### Saved entries
-------
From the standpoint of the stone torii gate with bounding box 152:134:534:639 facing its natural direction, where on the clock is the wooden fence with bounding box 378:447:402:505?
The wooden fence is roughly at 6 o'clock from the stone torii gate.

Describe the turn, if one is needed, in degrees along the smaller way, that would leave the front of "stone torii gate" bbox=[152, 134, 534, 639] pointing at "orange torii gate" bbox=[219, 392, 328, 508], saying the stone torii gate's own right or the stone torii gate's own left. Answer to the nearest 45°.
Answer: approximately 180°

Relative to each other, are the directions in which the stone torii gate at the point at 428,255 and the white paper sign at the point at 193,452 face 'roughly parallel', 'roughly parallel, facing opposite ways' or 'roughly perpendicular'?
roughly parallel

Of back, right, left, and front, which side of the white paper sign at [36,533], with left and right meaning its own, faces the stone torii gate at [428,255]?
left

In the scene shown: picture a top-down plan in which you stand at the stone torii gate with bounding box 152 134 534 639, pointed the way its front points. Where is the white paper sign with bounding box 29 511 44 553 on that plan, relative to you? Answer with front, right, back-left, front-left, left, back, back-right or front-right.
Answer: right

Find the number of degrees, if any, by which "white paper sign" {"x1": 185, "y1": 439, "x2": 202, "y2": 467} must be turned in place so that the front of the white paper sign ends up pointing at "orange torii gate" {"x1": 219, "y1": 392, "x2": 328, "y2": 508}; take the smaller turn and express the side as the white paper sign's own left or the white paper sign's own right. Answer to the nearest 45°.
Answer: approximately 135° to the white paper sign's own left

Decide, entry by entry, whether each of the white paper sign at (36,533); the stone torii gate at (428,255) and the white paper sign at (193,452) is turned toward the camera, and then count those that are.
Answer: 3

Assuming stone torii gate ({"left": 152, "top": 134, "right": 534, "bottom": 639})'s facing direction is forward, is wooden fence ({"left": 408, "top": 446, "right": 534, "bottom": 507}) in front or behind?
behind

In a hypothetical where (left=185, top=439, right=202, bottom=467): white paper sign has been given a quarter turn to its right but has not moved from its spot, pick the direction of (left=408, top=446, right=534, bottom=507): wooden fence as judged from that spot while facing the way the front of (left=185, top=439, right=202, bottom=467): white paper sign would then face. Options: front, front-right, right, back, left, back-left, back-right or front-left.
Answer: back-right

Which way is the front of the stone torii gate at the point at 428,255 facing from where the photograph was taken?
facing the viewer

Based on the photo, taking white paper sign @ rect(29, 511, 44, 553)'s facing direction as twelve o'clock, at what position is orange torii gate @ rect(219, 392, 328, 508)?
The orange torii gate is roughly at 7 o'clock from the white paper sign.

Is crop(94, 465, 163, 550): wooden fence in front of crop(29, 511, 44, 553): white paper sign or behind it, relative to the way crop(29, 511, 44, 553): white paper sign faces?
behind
-------
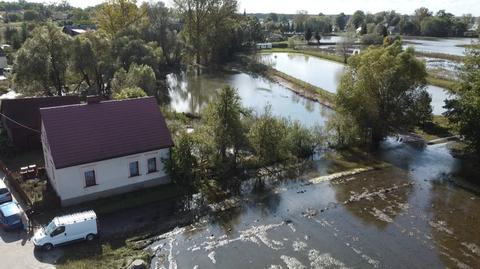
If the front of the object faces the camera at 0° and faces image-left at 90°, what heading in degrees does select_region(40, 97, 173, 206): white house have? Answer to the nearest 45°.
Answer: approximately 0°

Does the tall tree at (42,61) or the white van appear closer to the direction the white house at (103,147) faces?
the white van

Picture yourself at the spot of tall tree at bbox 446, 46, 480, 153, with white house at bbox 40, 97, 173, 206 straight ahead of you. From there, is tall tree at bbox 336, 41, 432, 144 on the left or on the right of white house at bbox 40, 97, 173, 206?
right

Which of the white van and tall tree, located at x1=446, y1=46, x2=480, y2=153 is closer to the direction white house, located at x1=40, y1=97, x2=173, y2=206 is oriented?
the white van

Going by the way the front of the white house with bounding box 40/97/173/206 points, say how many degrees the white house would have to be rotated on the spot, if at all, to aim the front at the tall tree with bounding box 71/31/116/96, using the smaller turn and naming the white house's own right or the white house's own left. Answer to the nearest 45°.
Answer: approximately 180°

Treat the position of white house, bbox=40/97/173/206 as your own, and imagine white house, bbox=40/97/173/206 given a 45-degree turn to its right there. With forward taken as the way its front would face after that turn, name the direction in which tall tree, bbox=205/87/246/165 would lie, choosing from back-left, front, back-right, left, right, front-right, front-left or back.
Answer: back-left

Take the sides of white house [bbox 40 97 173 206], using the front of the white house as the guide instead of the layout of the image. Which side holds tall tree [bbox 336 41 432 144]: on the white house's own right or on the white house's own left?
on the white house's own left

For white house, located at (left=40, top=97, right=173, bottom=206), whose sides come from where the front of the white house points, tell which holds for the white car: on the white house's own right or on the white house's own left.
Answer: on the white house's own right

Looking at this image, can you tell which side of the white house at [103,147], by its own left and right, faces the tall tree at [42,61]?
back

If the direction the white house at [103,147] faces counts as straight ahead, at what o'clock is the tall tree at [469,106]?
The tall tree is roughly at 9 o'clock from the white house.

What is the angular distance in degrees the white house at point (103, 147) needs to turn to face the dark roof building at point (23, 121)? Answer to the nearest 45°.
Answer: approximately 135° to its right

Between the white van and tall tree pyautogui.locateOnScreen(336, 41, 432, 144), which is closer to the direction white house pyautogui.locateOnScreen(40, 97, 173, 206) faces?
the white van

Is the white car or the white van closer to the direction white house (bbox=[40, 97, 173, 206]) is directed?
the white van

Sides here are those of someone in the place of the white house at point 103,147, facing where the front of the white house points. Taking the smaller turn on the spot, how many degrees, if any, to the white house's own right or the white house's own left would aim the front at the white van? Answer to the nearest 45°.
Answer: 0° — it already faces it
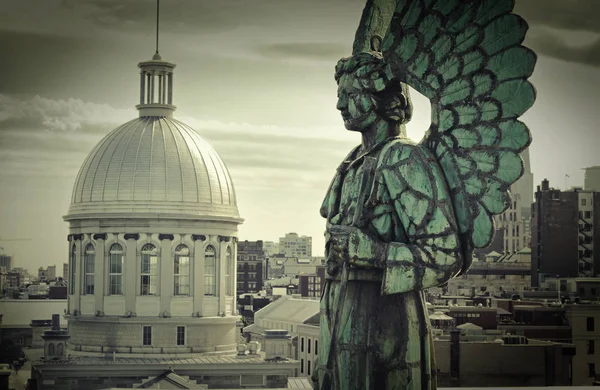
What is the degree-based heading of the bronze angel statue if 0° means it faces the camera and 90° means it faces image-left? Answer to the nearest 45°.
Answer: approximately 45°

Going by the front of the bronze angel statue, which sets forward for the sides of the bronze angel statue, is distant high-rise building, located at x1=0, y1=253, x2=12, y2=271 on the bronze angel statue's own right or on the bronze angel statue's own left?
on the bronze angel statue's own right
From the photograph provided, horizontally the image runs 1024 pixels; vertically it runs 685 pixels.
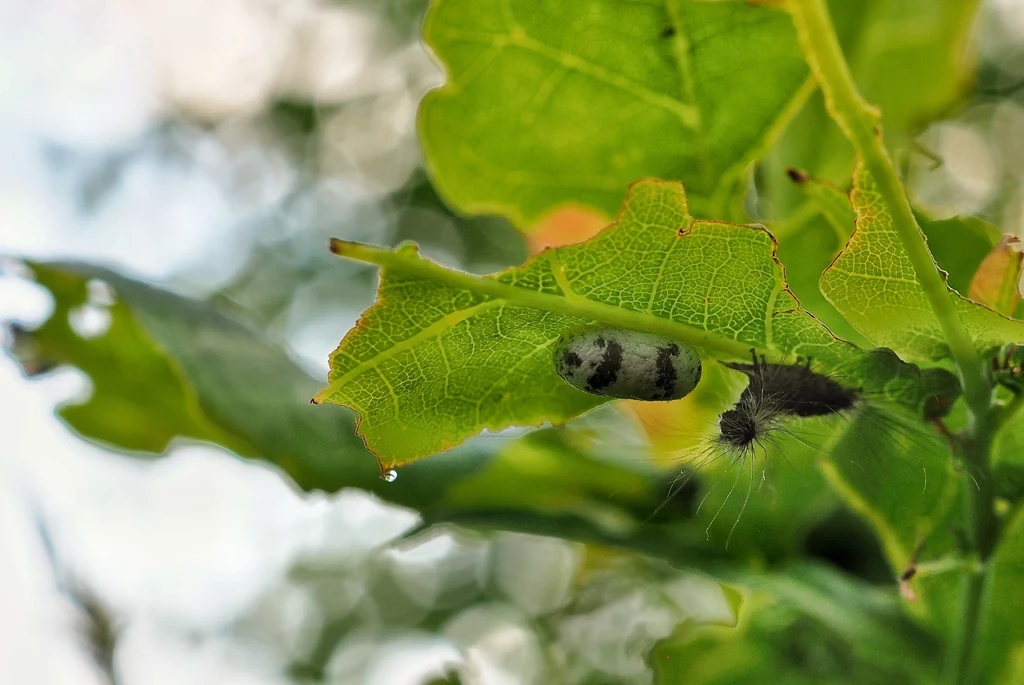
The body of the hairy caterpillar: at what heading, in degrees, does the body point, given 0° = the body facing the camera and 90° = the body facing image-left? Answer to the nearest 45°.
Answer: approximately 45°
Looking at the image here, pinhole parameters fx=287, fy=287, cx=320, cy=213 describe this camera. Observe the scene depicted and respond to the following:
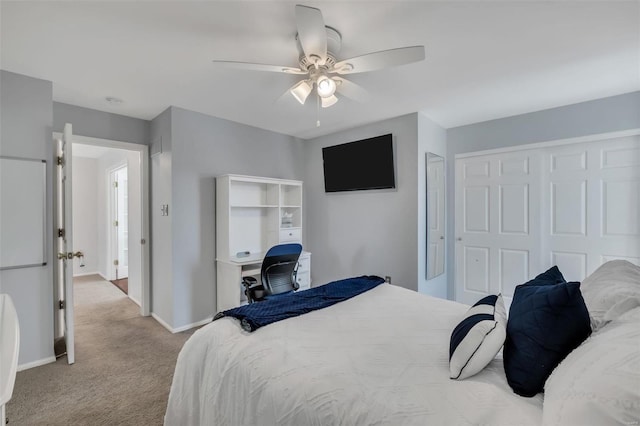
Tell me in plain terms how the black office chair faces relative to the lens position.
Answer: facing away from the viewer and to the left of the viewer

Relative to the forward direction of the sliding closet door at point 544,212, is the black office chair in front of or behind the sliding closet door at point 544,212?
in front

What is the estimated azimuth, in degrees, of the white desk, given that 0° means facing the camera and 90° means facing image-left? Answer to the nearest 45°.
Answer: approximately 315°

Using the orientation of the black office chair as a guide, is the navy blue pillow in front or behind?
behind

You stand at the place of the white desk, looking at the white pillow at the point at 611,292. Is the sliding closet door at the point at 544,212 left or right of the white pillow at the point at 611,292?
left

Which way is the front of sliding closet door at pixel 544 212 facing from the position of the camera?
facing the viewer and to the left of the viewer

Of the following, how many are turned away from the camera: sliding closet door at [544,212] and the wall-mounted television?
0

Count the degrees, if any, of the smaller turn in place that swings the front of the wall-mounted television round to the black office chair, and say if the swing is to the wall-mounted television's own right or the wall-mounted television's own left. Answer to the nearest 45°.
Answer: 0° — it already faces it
-------
### Directions for this task
Report every line of the records above that contains the word "ahead". Give each such line in full.

### Solution for this problem
Picture yourself at the spot of tall tree at bbox 446, 46, 480, 153, with white house at bbox 40, 97, 173, 206 straight ahead of you. From there, is tall tree at bbox 336, 41, 432, 144 on the left or on the right of white house at bbox 40, 97, 173, 206?
If the direction the white house at [103,147] faces counts as straight ahead, at what o'clock is the tall tree at [469,106]?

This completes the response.